Given text:
"""

What do you mean, "The matrix of what needs supporting [may possibly
become] increasingly large"?   What is the problem with having a large
(implicit) "supported" matrix?  How is supporting a "large matrix" for
livepatch tools different than the current "large matrix" we support
for just building Xen at all?


>> Suppose instead we issued an XSA with a patch, and that it was later
>> discovered that the patch opened up a different security hole when
>> applied on top of XenServer's patchqueue, but not on the baseline
>> XenProject.  Would we issue another XSA and/or an update to an existing XSA?
>>
>> The obvious *default* answer to that is "No; it's not practical for us
>> to deal with software that is not inside the XenProject's control."  One
>> could imagine circumstances in which we issue statements or an XSA
>> anyway, but that would the exception and not the rule.
>>
>> I think the same kind of thing would apply to the livepatch tools: *by
>> default*, we only issue XSAs for the livepatch tools if they create
>> security issues when generating blobs based on security patches issued
>> by the XenProject, and on top of XenProject-released software.  As
>> always, if there's some unforeseen circumstance then someone could argue
>> for an exception.
>
> Not sure here - if analysis showed that the same issue could happen
> elsewhere, and others were just lucky so far, I think we'd have to
> alter the default (and I'm hesitant to call this an exception). Plus
> analysis may, the more different components are involved
> (specifically the compiler, which perhaps none of us has deep enough
> knowledge about), become more and more difficult.
>
> Bottom line - while technically I agree it would be good for the tools
> to be security supported, from a practical perspective I see too
> much complexity for this to be reasonably manageable.

But I still don't understand why you think so.  Every single objection
or question about what would or would  not be supported that has been
raised so far has analogs in what we already support.  It is no more
complex to support livepatch-tools than to support HVM USB
passthrough, or credit2.

I have elsewhere described a hypothetical scenario where I think we
should issue an XSA for livepatch-tools.  Are you really seriously
suggesting that in that scenario we should simply publish the
vulnerability onto xen-devel with no predisclosure?

 -George
Jan Beulich Aug. 21, 2017, 12:07 p.m. UTC | #37
>>> On 21.08.17 at 12:59, <george.dunlap@citrix.com> wrote:
> On Wed, Aug 9, 2017 at 8:36 AM, Jan Beulich <JBeulich@suse.com> wrote:
>>>>> On 08.08.17 at 13:16, <george.dunlap@citrix.com> wrote:
>>> On 08/07/2017 04:59 PM, Jan Beulich wrote:
>>>>>>> George Dunlap <george.dunlap@citrix.com> 08/07/17 12:27 PM >>>
>>>>> So it seems that people are still not quite clear about what I'm proposing.
>>>>
>>>> And indeed your examples helped me understand better what you mean
>>>> (or at least I hope they did).

"""

Required work:
**a)** In the livepatch thread, what two things does George name as being no less complex to support than livepatch-tools?
**b)** Write out everything in the livepatch thread from "But I still" down to "with no predisclosure?".

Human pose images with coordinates
"""

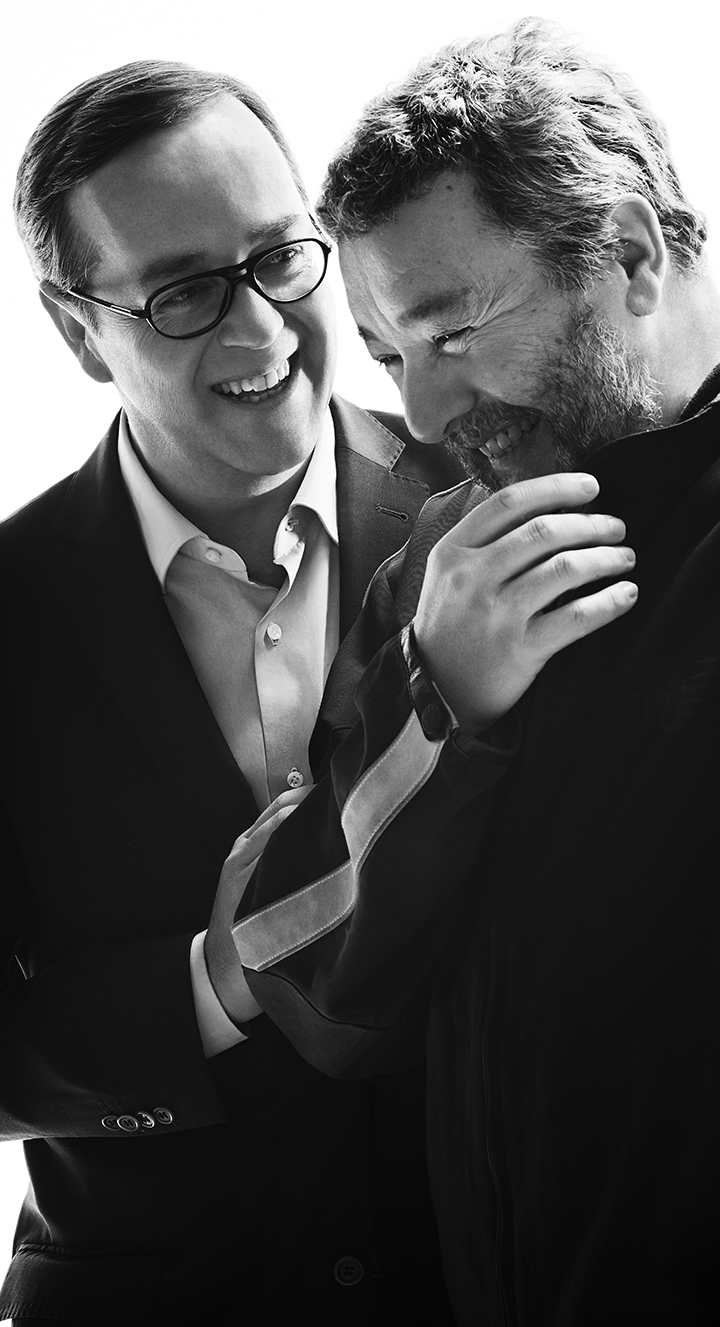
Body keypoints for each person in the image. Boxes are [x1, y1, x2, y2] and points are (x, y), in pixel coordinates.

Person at [211, 19, 720, 1326]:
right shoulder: (435, 568)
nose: (425, 418)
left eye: (451, 332)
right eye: (389, 358)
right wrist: (440, 697)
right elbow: (298, 972)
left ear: (632, 256)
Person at [0, 60, 464, 1326]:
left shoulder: (482, 503)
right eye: (183, 293)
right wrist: (219, 980)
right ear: (76, 330)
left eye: (277, 259)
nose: (259, 332)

"""

Answers to this exercise:
**a)** HVM USB passthrough and credit2.

**b)**
But I still don't understand why you think so.  Every single objection
or question about what would or would  not be supported that has been
raised so far has analogs in what we already support.  It is no more
complex to support livepatch-tools than to support HVM USB
passthrough, or credit2.

I have elsewhere described a hypothetical scenario where I think we
should issue an XSA for livepatch-tools.  Are you really seriously
suggesting that in that scenario we should simply publish the
vulnerability onto xen-devel with no predisclosure?